You realize that it’s almost 3 o’clock and you have an assignment due at 8am the very next day. You are disoriented, cold and hungry. You spend the next half hour under that hot shower but it doesn't seem to remove the coldness that is inside, you try to eat but you are unable. The only thing logical to do is snuggle up…but the sand man denies you the pleasure of his warm embrace. You are laying in bed, tossing and turning. The devil creeps in, furnishes you with a spectacular idea of getting even. The wheel turns so quickly, he says, here is a way to ensure your side is on top the next time. Against the wish of every muscle in your body, you push the idea aside. A tear escapes your eye. Curse my left eye, he was much too weak. You pray to your lucky stars that you manage to hold on through that night.

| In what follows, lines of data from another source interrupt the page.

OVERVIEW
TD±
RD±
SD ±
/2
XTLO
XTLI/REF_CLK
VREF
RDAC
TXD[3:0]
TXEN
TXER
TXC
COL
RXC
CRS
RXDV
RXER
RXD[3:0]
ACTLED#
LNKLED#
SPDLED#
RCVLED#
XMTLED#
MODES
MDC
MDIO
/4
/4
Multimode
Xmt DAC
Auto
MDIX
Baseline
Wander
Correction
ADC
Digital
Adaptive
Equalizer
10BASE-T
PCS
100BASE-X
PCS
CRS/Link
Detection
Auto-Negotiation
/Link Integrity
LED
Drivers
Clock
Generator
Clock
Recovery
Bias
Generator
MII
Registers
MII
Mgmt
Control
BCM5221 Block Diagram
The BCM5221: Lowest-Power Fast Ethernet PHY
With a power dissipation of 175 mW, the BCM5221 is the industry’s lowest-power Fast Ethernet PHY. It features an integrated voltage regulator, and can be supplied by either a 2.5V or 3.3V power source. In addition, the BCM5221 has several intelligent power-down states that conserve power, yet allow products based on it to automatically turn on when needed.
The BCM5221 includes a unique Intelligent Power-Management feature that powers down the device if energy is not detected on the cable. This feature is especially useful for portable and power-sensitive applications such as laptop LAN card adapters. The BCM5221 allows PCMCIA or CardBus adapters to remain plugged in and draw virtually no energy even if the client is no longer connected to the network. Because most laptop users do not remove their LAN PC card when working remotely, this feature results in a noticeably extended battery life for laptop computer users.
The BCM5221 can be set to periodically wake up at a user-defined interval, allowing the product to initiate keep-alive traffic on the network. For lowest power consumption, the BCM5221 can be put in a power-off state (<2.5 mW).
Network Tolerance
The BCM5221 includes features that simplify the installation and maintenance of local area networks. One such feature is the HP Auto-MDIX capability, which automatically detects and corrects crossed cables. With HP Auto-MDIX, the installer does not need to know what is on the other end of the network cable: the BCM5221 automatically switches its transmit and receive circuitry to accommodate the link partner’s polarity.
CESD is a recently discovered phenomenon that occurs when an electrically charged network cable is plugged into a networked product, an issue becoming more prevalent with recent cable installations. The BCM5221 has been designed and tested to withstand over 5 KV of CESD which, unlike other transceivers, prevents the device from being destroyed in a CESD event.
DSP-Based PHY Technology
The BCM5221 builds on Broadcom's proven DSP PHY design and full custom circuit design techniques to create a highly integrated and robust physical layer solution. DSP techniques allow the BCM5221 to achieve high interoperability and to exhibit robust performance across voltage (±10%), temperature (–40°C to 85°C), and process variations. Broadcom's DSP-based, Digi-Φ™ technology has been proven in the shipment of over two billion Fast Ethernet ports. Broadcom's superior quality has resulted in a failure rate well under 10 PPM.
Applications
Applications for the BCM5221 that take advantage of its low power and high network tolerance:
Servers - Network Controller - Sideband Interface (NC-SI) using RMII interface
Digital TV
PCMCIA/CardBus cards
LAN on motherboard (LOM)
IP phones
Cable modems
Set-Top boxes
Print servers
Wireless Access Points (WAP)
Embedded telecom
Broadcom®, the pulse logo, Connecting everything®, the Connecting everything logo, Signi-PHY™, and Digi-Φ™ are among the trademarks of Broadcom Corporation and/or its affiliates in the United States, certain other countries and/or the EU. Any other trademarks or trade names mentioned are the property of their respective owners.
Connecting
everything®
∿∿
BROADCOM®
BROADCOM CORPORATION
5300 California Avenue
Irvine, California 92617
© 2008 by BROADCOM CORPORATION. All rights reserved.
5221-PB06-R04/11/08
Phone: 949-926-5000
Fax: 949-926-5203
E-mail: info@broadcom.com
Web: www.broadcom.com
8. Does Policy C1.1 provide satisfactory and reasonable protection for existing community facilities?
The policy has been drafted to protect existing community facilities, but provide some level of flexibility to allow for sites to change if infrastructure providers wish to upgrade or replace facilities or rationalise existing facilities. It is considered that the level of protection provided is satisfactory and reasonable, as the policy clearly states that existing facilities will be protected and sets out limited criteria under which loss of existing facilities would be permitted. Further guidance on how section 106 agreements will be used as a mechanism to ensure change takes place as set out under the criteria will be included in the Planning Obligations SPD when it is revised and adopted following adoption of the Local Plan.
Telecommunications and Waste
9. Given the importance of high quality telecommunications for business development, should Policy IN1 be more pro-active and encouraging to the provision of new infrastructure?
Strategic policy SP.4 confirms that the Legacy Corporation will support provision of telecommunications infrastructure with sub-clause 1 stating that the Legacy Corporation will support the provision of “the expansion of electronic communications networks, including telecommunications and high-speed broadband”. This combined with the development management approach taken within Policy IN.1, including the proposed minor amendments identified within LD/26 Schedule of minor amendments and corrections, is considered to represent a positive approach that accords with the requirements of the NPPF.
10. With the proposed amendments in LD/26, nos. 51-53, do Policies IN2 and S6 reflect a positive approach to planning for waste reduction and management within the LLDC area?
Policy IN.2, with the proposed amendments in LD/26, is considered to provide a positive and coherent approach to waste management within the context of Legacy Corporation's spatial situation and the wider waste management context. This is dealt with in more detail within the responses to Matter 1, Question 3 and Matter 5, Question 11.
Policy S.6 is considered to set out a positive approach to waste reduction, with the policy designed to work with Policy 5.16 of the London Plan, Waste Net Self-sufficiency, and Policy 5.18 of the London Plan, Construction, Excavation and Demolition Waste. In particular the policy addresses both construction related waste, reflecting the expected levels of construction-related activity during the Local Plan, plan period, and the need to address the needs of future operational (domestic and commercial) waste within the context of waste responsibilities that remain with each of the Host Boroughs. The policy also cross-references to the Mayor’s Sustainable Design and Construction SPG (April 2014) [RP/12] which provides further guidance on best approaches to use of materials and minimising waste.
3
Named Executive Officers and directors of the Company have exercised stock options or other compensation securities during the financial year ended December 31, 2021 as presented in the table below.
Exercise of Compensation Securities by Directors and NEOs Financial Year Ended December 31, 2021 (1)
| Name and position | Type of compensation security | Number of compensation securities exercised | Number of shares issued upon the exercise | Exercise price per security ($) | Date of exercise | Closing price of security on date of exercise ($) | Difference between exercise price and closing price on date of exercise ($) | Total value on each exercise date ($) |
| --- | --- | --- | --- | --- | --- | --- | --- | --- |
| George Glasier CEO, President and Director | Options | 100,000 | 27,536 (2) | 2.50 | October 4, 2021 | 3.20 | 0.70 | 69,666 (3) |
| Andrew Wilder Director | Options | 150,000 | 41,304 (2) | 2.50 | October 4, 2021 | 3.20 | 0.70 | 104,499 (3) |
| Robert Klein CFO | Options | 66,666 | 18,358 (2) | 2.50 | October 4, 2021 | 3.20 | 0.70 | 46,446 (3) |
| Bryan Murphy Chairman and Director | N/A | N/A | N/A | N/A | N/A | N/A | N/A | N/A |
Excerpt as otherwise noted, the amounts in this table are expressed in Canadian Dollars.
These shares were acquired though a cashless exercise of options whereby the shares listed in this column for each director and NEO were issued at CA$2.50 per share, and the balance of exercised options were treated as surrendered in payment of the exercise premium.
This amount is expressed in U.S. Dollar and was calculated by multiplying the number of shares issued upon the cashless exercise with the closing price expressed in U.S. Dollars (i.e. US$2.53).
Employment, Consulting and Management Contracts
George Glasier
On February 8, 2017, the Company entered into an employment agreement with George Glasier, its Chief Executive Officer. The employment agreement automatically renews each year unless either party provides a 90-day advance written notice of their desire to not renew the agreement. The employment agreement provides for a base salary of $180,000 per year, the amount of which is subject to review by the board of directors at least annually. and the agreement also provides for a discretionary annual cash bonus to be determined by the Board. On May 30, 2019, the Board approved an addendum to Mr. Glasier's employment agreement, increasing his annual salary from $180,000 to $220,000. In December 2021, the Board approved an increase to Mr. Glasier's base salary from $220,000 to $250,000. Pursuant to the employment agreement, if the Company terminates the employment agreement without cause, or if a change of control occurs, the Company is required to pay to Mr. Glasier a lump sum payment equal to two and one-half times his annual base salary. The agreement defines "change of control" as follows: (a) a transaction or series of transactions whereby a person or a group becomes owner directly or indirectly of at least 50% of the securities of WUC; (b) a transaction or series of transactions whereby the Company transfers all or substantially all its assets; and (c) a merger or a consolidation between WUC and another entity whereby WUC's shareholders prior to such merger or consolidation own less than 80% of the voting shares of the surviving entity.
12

Some say that love is a river, that drowns the tender reed…A razor, that leaves your soul to bleed. I say it’s a game, that only the strong get the podium finish. It causes to change, do things we never dreamt we would…it excites…it takes us to the moon…it renders us vulnerable…it hurts. But you still go out looking for it…because it’s the only thing you know. The pain experienced in searching for love does make it all worthwhile when it is eventually found.